Find every line below with the string "size" and pick it out.

Top of DATA EXCERPTS

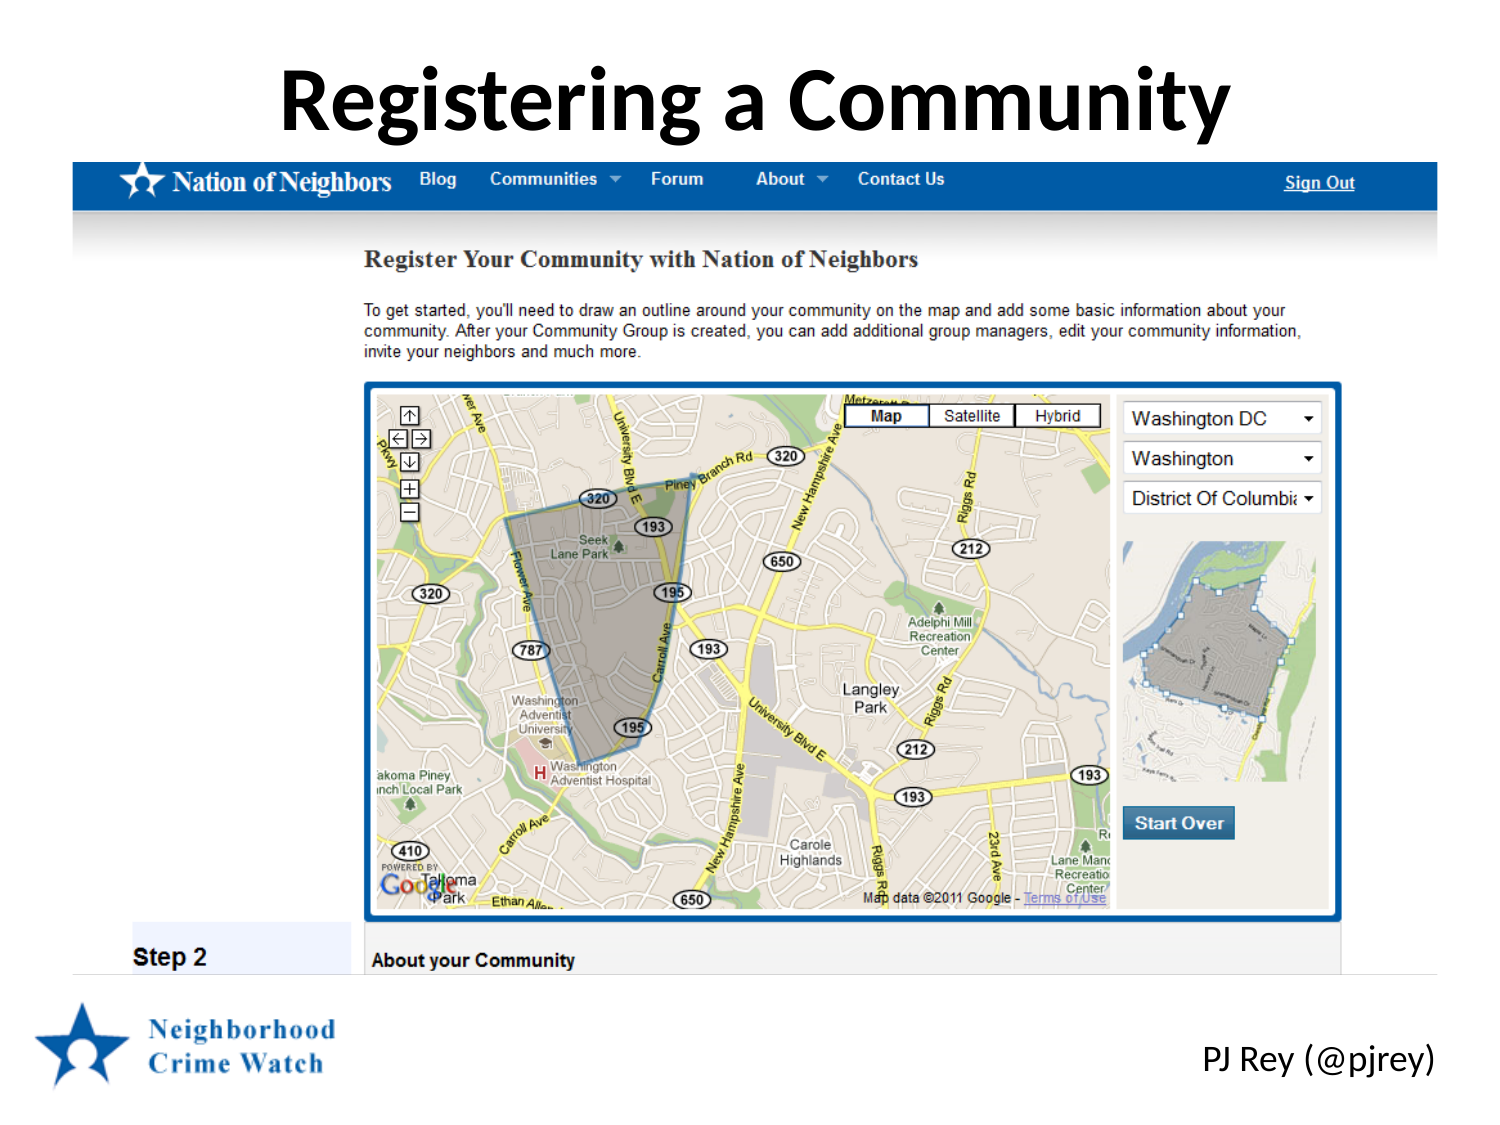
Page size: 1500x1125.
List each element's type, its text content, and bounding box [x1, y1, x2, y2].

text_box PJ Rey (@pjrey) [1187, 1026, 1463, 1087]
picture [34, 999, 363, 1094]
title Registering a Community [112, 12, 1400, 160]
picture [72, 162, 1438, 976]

Bottom of DATA EXCERPTS
Top of DATA EXCERPTS

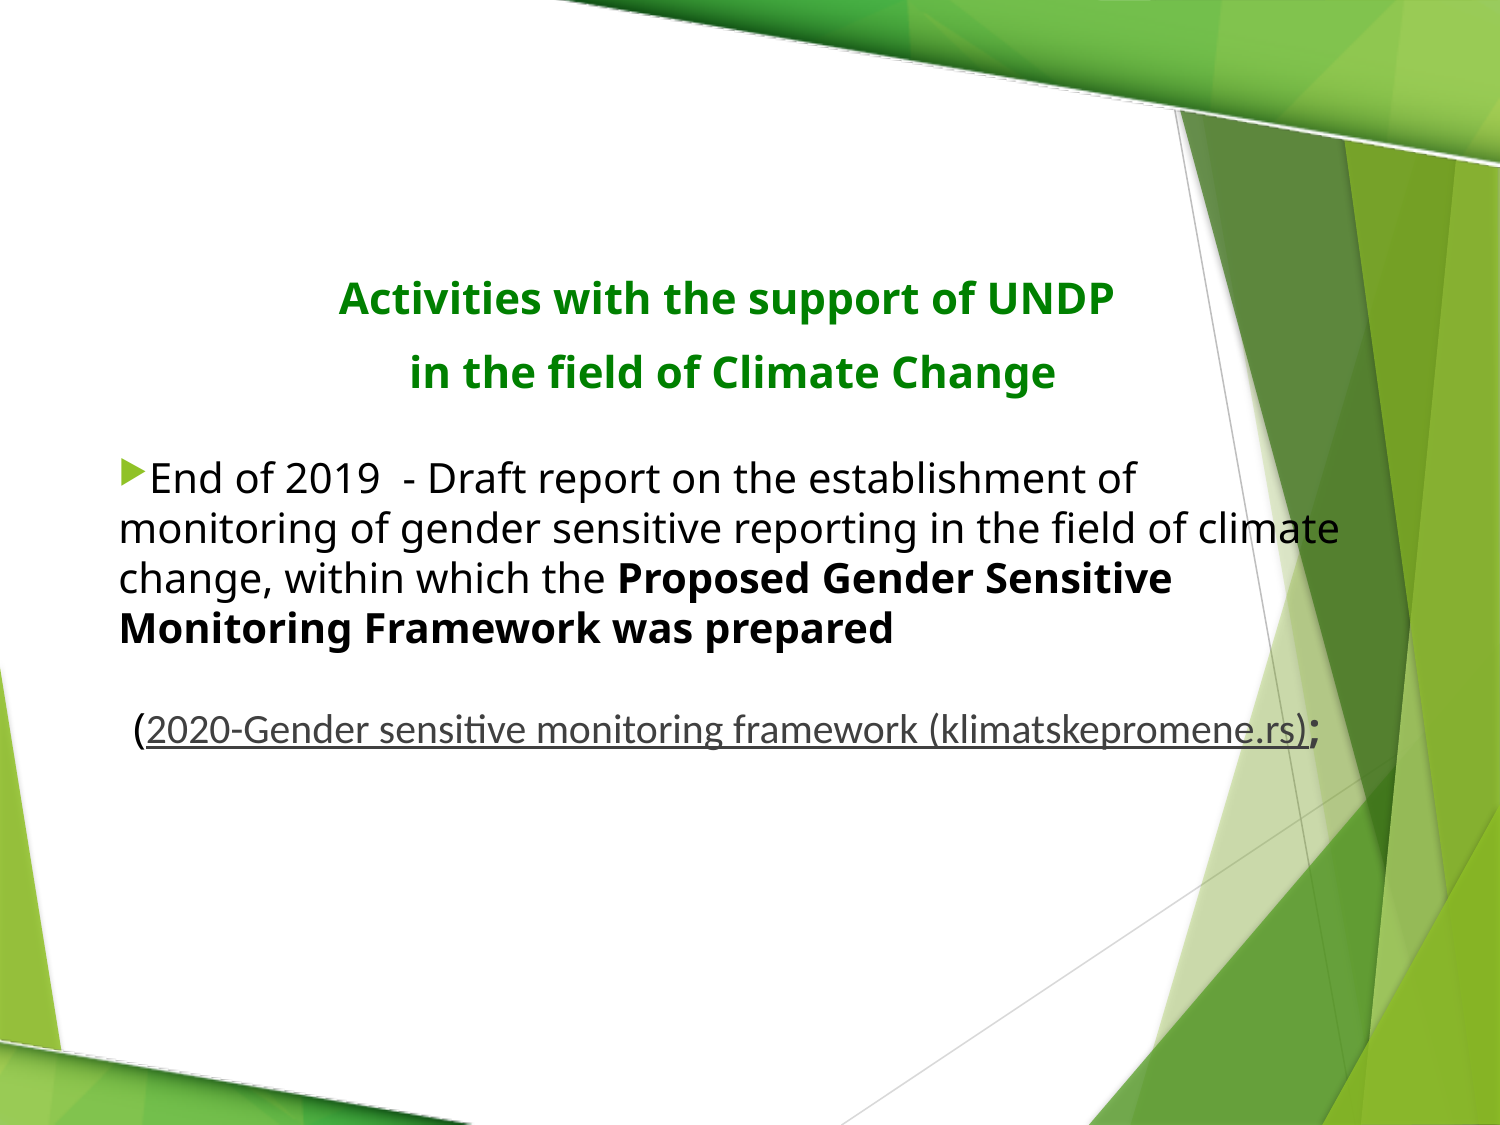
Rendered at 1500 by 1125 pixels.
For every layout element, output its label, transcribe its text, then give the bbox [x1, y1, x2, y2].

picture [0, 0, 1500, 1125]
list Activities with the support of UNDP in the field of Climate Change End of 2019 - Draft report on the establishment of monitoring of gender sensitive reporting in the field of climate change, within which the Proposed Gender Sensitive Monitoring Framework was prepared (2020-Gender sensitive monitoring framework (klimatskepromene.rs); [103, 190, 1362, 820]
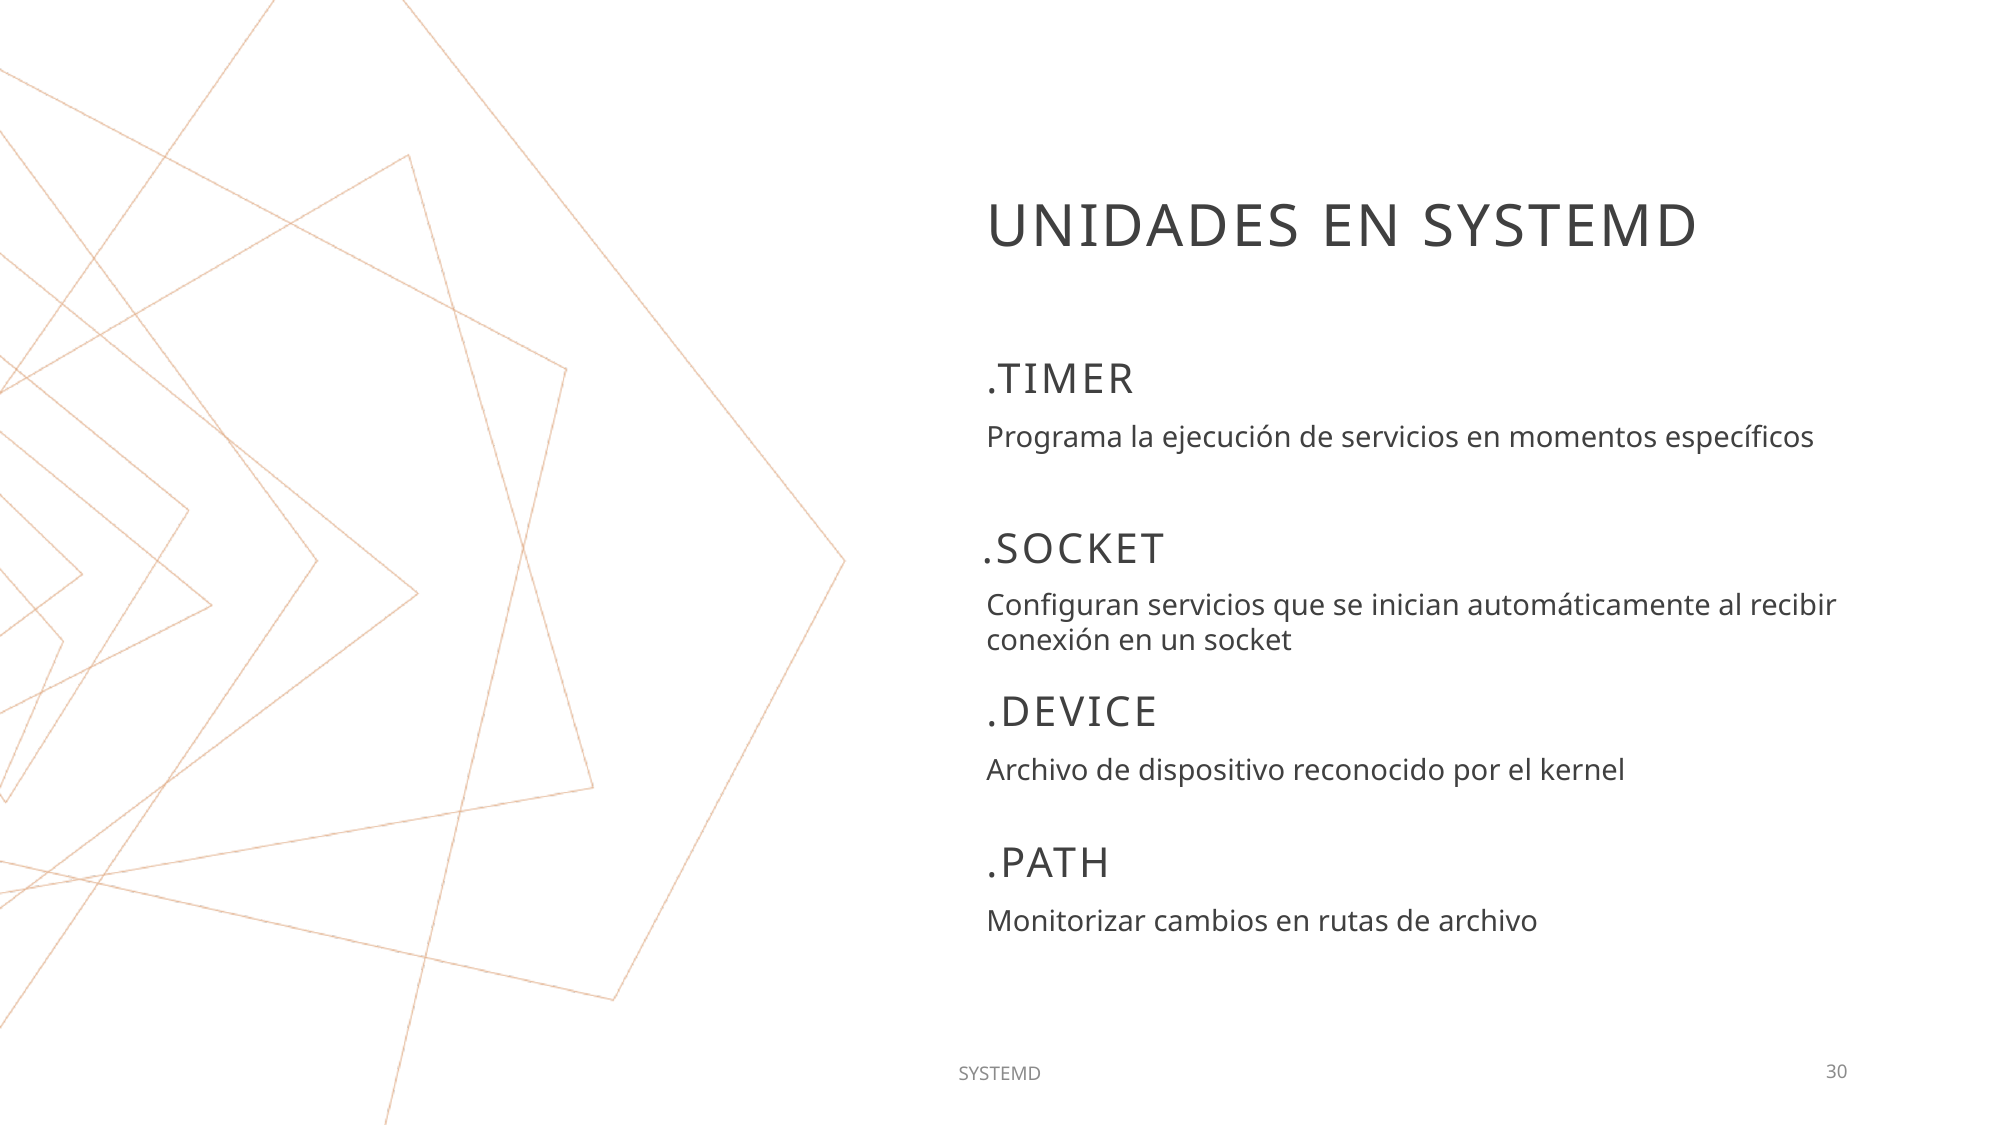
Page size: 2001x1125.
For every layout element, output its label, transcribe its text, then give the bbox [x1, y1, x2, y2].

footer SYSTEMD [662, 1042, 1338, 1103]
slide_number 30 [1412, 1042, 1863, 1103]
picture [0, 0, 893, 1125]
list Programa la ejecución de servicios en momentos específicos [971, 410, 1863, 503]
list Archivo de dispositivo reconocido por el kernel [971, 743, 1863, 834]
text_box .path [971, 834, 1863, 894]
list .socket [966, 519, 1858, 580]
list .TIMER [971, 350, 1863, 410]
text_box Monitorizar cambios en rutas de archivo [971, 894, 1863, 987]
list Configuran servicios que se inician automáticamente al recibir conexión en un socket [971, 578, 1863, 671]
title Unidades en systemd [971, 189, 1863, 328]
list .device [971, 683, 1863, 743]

Bottom of DATA EXCERPTS

• ANSWER SECTION:
Page size: 1500x1125.
Page size: 2001x1125.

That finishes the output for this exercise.